[Aim of the task]
Return the entries below word for word. No picture belongs in the copy.

[Records for this exercise]

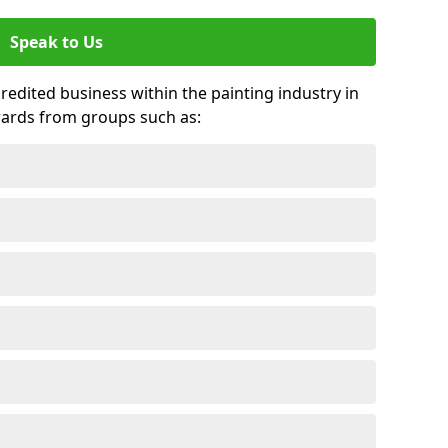
Speak to Us
credited business within the painting industry in
wards from groups such as:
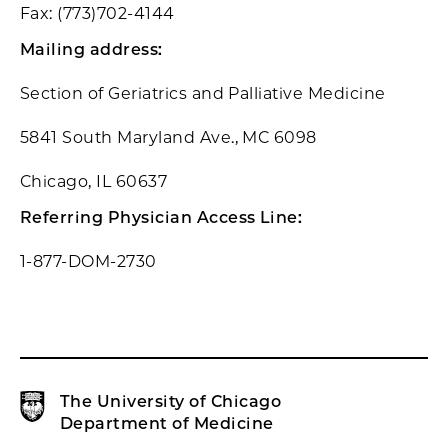
Fax: (773)702-4144
Mailing address:
Section of Geriatrics and Palliative Medicine
5841 South Maryland Ave., MC 6098
Chicago, IL 60637
Referring Physician Access Line:
1-877-DOM-2730
The University of Chicago
Department of Medicine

[Output for this exercise]
Speak to Us
credited business within the painting industry in
wards from groups such as:
Fax: (773)702-4144
Mailing address:
Section of Geriatrics and Palliative Medicine
5841 South Maryland Ave., MC 6098
Chicago, IL 60637
Referring Physician Access Line:
1-877-DOM-2730
The University of Chicago
Department of Medicine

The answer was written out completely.